**** RECORDS SHOWN ****

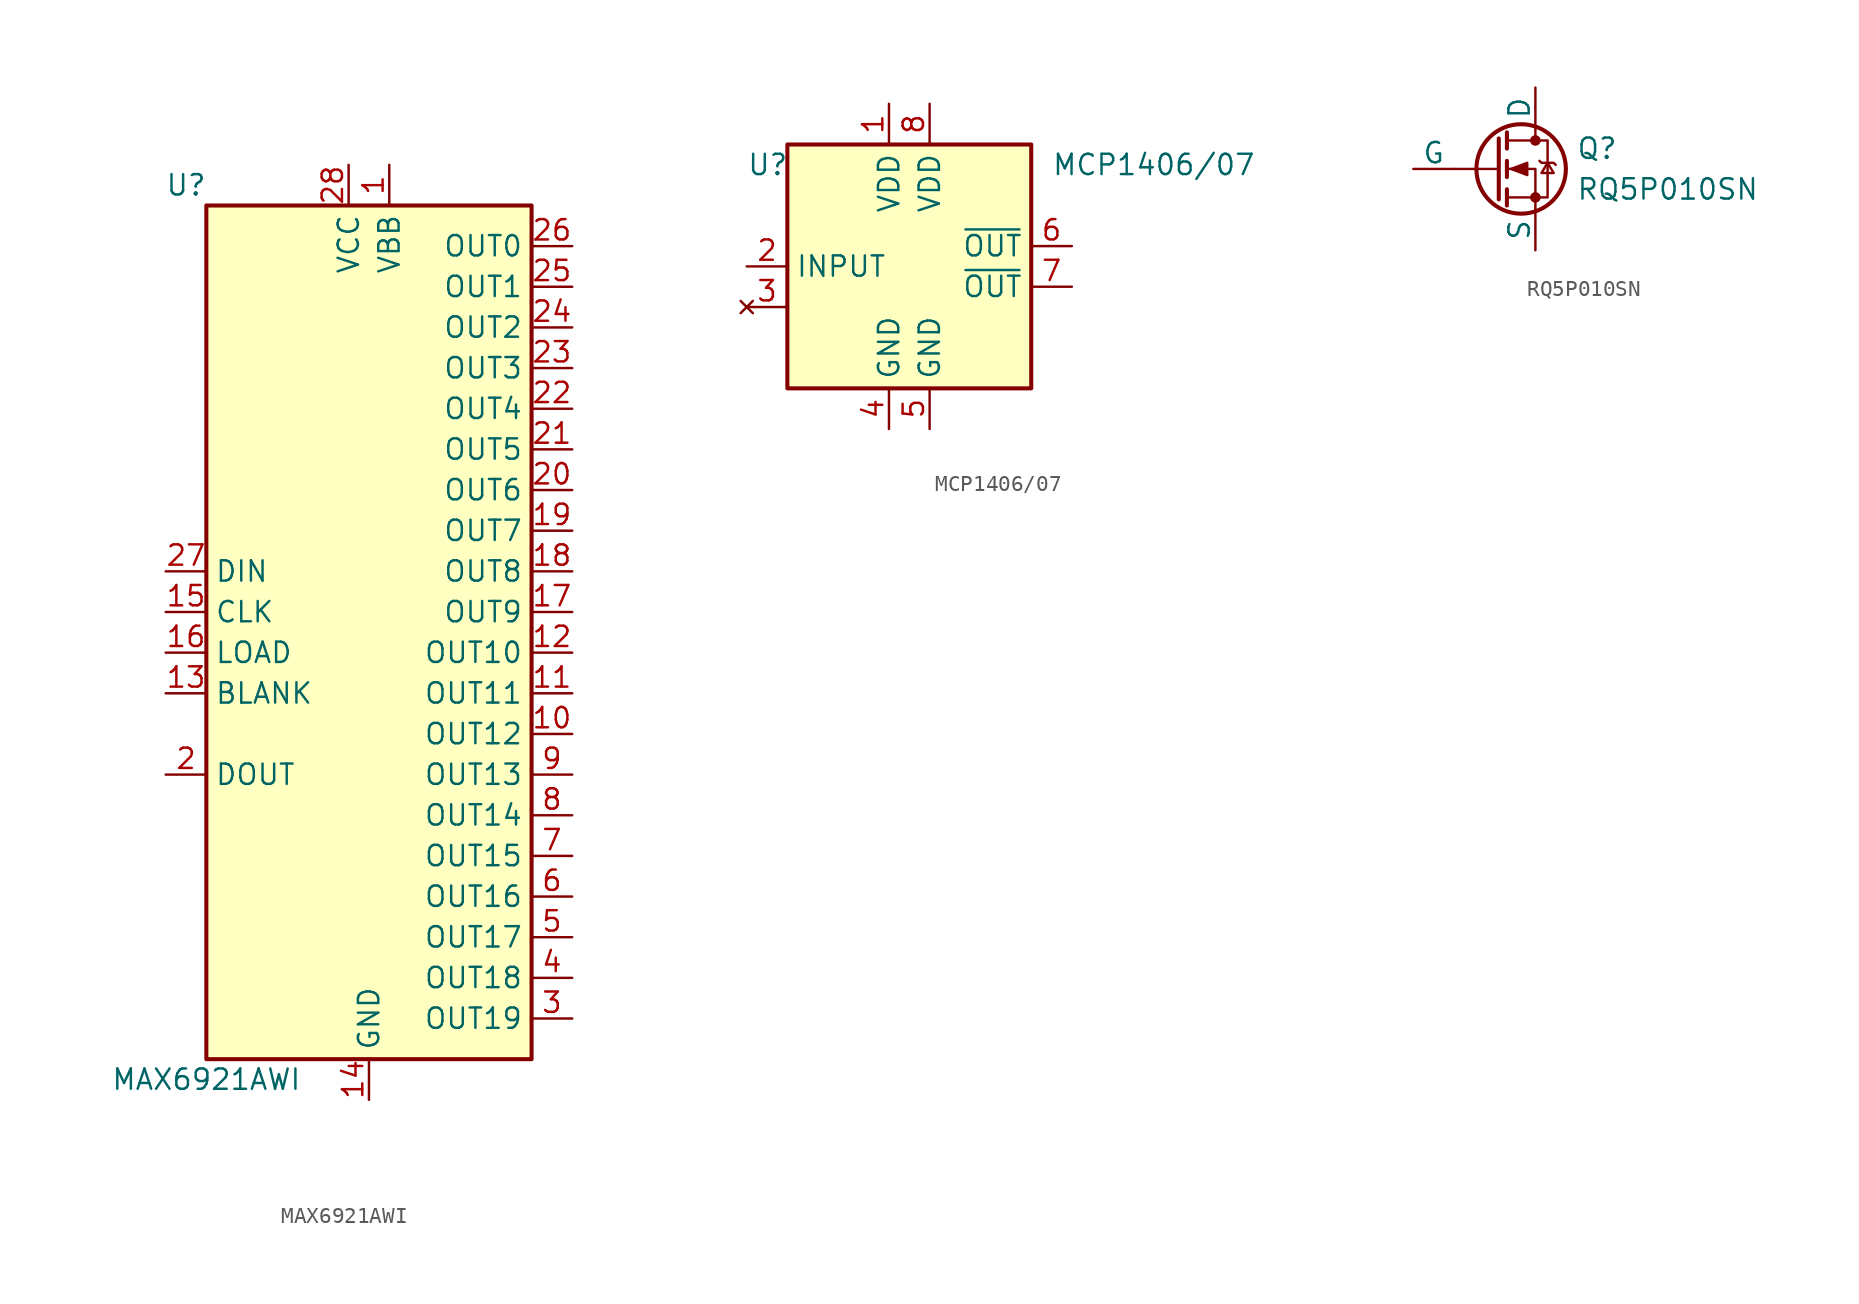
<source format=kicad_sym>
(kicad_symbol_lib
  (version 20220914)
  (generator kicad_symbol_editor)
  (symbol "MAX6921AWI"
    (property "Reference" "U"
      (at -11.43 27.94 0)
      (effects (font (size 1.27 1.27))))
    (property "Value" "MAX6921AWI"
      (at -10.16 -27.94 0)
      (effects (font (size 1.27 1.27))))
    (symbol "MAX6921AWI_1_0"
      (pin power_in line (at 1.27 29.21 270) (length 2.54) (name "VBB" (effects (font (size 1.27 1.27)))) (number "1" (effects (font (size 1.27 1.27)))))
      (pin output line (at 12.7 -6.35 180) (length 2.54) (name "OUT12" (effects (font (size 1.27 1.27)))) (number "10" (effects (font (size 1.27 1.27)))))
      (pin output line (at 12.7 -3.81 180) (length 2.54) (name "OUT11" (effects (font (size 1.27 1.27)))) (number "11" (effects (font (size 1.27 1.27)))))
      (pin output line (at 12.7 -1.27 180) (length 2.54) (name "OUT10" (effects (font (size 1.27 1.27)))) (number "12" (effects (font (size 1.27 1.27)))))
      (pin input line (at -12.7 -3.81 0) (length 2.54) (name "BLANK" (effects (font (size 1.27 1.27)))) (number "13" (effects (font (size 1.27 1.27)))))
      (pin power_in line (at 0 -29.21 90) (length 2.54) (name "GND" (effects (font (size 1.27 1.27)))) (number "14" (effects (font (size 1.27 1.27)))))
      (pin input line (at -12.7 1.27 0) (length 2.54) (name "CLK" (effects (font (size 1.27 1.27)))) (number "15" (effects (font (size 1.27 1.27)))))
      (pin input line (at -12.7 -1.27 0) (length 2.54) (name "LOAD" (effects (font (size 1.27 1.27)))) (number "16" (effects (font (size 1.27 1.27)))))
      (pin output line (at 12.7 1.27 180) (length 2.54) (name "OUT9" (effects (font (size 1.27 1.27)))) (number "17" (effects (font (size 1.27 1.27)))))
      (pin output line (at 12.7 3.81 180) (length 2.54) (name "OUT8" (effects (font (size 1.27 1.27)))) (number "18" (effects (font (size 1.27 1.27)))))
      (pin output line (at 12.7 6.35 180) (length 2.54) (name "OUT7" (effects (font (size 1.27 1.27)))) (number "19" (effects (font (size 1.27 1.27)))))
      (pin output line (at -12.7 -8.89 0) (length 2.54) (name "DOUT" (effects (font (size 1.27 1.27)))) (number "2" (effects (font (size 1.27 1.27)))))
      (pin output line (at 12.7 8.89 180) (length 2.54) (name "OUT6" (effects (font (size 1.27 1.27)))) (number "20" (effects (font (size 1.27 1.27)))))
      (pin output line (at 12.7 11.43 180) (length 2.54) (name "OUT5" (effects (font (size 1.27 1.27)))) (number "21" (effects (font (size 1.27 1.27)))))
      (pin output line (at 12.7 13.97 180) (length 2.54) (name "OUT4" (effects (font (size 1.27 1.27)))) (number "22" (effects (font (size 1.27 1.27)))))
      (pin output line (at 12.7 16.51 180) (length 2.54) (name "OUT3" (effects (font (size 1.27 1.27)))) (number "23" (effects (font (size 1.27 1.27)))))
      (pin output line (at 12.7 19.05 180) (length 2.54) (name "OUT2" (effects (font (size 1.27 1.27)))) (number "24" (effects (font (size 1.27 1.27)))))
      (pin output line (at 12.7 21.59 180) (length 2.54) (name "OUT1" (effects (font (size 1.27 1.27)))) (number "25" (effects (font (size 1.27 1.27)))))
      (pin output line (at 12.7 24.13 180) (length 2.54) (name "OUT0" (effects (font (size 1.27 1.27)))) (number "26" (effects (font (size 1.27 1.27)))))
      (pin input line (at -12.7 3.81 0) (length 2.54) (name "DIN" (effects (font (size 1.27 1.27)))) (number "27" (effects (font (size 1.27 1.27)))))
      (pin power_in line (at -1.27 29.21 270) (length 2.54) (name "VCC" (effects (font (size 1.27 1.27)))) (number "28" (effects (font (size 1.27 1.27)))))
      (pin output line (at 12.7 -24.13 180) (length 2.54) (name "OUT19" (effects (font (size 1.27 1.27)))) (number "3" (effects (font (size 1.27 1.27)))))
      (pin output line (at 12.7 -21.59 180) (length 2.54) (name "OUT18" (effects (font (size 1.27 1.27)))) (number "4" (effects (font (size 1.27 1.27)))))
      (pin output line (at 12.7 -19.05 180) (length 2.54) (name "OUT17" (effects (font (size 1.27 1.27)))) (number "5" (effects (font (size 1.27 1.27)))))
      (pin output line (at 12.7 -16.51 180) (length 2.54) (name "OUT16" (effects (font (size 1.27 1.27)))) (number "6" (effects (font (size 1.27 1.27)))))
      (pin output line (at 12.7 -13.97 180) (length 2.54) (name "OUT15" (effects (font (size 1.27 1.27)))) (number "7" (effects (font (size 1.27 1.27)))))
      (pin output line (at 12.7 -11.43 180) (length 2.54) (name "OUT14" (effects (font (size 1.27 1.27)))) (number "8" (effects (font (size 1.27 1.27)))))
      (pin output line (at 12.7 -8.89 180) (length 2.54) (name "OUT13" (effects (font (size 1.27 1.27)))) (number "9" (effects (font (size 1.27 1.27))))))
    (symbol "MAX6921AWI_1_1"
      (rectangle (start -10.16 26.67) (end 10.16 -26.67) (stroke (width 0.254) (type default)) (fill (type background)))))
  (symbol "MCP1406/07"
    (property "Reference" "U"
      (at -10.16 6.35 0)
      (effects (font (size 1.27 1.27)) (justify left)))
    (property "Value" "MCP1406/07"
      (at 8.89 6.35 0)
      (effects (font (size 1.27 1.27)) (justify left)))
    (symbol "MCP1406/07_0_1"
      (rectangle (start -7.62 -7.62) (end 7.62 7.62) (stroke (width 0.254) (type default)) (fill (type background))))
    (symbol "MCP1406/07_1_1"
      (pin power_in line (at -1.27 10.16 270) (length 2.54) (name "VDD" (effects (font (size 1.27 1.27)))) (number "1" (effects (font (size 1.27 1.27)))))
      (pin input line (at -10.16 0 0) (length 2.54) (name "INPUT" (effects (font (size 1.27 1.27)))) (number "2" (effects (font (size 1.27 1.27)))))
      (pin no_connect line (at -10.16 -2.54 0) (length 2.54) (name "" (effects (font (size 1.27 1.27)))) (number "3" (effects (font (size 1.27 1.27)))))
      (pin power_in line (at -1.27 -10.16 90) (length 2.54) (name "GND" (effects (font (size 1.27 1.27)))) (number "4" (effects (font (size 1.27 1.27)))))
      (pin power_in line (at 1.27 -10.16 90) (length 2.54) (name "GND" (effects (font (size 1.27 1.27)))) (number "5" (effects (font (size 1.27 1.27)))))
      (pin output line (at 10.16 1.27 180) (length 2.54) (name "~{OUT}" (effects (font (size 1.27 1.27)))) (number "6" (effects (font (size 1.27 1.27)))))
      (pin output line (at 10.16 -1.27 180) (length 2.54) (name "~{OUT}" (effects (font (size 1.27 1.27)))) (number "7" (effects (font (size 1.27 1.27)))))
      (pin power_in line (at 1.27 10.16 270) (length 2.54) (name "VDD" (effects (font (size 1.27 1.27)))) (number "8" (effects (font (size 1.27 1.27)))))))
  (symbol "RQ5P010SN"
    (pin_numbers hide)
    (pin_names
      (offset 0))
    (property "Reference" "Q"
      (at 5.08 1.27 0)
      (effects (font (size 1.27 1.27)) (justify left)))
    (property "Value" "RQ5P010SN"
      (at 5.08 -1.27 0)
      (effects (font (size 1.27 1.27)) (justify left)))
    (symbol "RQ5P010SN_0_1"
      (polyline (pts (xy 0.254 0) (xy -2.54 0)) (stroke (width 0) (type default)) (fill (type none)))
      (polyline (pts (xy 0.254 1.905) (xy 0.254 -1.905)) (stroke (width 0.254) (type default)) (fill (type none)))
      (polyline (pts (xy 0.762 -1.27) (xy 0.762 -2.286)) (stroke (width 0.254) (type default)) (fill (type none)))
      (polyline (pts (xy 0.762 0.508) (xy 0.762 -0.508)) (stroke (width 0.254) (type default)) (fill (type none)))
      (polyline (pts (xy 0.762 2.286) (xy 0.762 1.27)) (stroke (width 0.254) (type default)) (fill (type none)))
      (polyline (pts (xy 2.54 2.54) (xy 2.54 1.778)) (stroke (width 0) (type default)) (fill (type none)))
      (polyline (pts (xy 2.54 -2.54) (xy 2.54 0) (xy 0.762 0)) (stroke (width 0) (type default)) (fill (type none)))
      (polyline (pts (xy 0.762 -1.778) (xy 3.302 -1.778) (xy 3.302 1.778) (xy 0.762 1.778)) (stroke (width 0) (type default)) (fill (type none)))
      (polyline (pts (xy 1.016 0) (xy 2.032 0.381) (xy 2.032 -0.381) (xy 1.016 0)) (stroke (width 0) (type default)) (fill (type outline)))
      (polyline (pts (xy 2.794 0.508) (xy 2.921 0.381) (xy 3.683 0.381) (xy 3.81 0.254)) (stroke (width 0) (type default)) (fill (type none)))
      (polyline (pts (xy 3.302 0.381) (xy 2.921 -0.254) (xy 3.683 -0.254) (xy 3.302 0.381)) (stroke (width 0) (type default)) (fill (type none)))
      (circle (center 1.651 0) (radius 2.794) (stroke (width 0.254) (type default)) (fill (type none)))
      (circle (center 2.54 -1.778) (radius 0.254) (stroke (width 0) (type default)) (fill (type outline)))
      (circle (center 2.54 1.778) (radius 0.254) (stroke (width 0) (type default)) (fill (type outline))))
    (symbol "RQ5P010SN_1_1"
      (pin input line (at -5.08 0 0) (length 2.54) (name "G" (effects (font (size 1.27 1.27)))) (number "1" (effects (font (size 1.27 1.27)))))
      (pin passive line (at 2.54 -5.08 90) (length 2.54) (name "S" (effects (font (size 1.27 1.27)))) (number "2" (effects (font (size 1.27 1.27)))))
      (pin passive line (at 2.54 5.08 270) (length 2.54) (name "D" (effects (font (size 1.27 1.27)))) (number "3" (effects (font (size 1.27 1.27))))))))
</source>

****

TASK DIRECTIONS:
When a line in the records holds the string "circle", copy that line.

ANSWER TO THIS TASK:
      (circle (center 1.651 0) (radius 2.794) (stroke (width 0.254) (type default)) (fill (type none)))
      (circle (center 2.54 -1.778) (radius 0.254) (stroke (width 0) (type default)) (fill (type outline)))
      (circle (center 2.54 1.778) (radius 0.254) (stroke (width 0) (type default)) (fill (type outline))))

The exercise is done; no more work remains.